### EXERCISE PROMPT
Each entry is to be repeated word for word, and the images are to be dropped.

[Bounding boxes with keypoints]

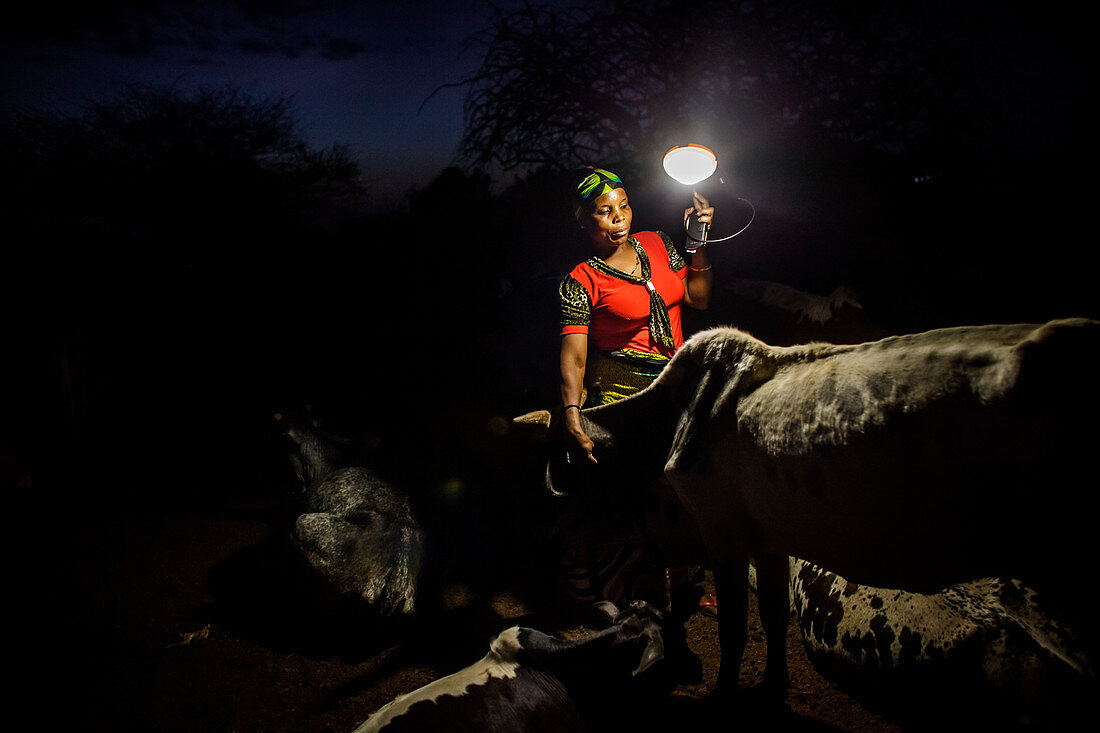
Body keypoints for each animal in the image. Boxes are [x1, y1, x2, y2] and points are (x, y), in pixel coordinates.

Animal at [517, 319, 1100, 704]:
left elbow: (735, 628)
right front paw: (774, 687)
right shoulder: (771, 542)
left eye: (575, 492)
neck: (668, 426)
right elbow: (775, 617)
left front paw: (725, 695)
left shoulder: (724, 539)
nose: (545, 543)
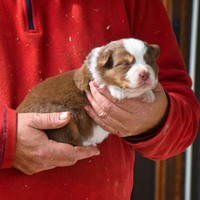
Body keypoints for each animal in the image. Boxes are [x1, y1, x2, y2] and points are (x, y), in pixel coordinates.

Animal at [17, 38, 161, 146]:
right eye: (125, 63)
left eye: (149, 62)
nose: (145, 74)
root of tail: (20, 110)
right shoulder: (88, 81)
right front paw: (117, 91)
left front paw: (148, 93)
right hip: (64, 118)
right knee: (68, 141)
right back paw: (87, 143)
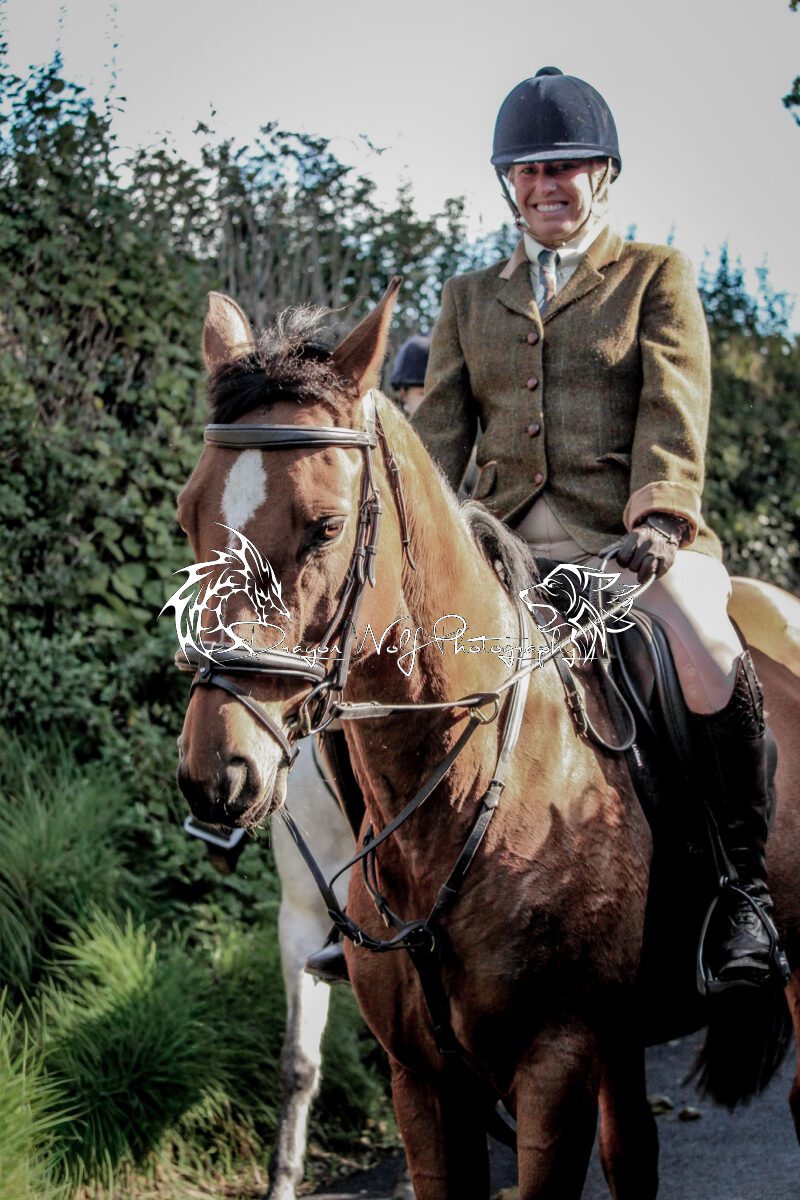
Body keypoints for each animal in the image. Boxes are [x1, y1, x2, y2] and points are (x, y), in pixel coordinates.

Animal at [173, 282, 800, 1199]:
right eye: (190, 516)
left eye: (325, 527)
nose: (217, 771)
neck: (461, 793)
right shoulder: (419, 1074)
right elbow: (304, 1067)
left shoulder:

### TASK ANSWER
Body keypoints for each animal in the image. Boxes are [x1, y1, x2, y2] and points are (x, y), in pixel coordinates.

Animal at [517, 319, 1100, 704]:
left elbow: (735, 628)
right front paw: (774, 687)
right shoulder: (771, 542)
left eye: (575, 492)
neck: (668, 426)
right elbow: (775, 617)
left front paw: (725, 695)
left shoulder: (724, 539)
nose: (545, 543)
Body keypoints for each animal in the image. Boxes are [x1, y1, x2, y2] and points are (x, y), in pixel coordinates.

Animal at [17, 38, 161, 146]:
right eye: (125, 63)
left eye: (149, 62)
nose: (145, 74)
root of tail: (20, 110)
right shoulder: (88, 81)
right front paw: (117, 91)
left front paw: (148, 93)
right hip: (64, 118)
right knee: (68, 141)
right back paw: (87, 143)
Body keypoints for each animal in the image. Boxes are [x1, y1, x2, y2] and points are (x, y), in pixel coordinates.

Animal at [173, 282, 800, 1199]:
right eye: (190, 516)
left eye: (325, 527)
nose: (217, 771)
neck: (461, 793)
right shoulder: (419, 1074)
right elbow: (304, 1067)
left shoulder:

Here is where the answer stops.